They do different things. Gpus do many similar math operations at once. Some things benefit from gpu acceleration greatly, but weather prediction has many complicated functions that require many varied calculations - requiring cpus, though certain aspects are gpu accelerated. In short, a petaflop on cpus ≠ a petaflop on gpus. Hope this helps.

Also the data sets for weather prediction tend to be absolutely enormous, at a minimum in the tens or hundreds of TB. So programs that can handle data access in addition to heavy floating point operations are important. So currently the target systems (i.e., what hardware the program is written to take advantage of) tend to be CPU based rather than GPU based.

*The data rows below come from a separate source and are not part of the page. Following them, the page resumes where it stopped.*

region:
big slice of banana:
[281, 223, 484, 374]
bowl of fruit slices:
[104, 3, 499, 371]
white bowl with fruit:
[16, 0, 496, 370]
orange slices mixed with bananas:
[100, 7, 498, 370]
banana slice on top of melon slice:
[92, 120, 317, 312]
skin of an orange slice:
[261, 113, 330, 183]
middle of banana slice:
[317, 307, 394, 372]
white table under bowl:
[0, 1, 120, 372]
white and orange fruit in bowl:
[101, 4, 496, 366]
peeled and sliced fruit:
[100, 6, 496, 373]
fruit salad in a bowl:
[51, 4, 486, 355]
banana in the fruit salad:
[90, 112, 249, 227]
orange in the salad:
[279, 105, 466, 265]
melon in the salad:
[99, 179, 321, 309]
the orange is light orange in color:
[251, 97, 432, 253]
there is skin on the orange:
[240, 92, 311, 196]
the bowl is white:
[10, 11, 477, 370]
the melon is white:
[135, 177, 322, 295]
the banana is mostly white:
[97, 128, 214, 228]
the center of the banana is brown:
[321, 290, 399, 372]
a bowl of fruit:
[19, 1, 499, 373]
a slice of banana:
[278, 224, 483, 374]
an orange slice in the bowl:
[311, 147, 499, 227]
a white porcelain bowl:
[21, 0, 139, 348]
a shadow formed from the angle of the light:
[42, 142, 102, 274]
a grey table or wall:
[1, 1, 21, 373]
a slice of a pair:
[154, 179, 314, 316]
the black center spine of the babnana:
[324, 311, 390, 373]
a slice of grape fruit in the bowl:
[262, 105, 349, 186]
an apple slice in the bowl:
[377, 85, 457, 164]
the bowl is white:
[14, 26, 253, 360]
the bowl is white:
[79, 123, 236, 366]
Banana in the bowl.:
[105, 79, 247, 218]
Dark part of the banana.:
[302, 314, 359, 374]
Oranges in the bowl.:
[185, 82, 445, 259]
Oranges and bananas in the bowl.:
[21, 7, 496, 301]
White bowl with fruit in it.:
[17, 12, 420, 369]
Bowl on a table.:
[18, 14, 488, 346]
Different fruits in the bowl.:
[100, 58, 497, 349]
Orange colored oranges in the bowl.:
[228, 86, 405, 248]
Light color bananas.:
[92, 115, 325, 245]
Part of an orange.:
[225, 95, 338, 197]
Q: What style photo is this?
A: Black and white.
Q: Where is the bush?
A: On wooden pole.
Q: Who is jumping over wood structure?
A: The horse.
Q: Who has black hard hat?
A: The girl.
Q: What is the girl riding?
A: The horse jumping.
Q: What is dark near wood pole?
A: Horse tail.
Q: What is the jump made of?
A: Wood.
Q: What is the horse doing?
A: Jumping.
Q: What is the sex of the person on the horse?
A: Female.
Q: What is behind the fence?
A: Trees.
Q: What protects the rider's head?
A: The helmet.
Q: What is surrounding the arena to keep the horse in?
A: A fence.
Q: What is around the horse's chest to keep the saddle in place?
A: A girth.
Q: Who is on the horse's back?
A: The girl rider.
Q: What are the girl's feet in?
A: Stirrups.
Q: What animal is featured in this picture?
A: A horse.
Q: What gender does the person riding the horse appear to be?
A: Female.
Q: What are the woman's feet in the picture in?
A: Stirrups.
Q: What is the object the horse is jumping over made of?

However with GPU speeds/cores increasing over the last couple of years - remember it has only really been in the last 3-5 years that GPUs have caught up to CPUs in compute performance - this may be changing.

 

The design/built times for supercomputer level machines is in the 5-10 year range, so the machines that you see going into production now were designed based on the prototypes and timelines from the chip manufacturers from years ago. You don't design/build a several million dollar computer in a weekend or even a year, just getting the funding takes years. Yes the final hardware used may change in detail but the base architecture and software is going to be the same, so you can't just drop in GPU computing when the performance exceeds your planning multi-CPU array at the last minute, even if it would be technically faster in some of your cases.

 

The GPU based supercomputers that are coming online are the first of the machines that were designed at the very leading edge of the 2010/2012 early indications that GPU compute was going to take off from looking at the NVIDA/AMD projected timelines of when they were releasing enterprise products. These supercomputers were huge risks for the companies making them because if the GPU compute had not advanced as fast as projected then they would be failing right now rather than being able to deliver actual supercomputers that are faster than most others at some tasks.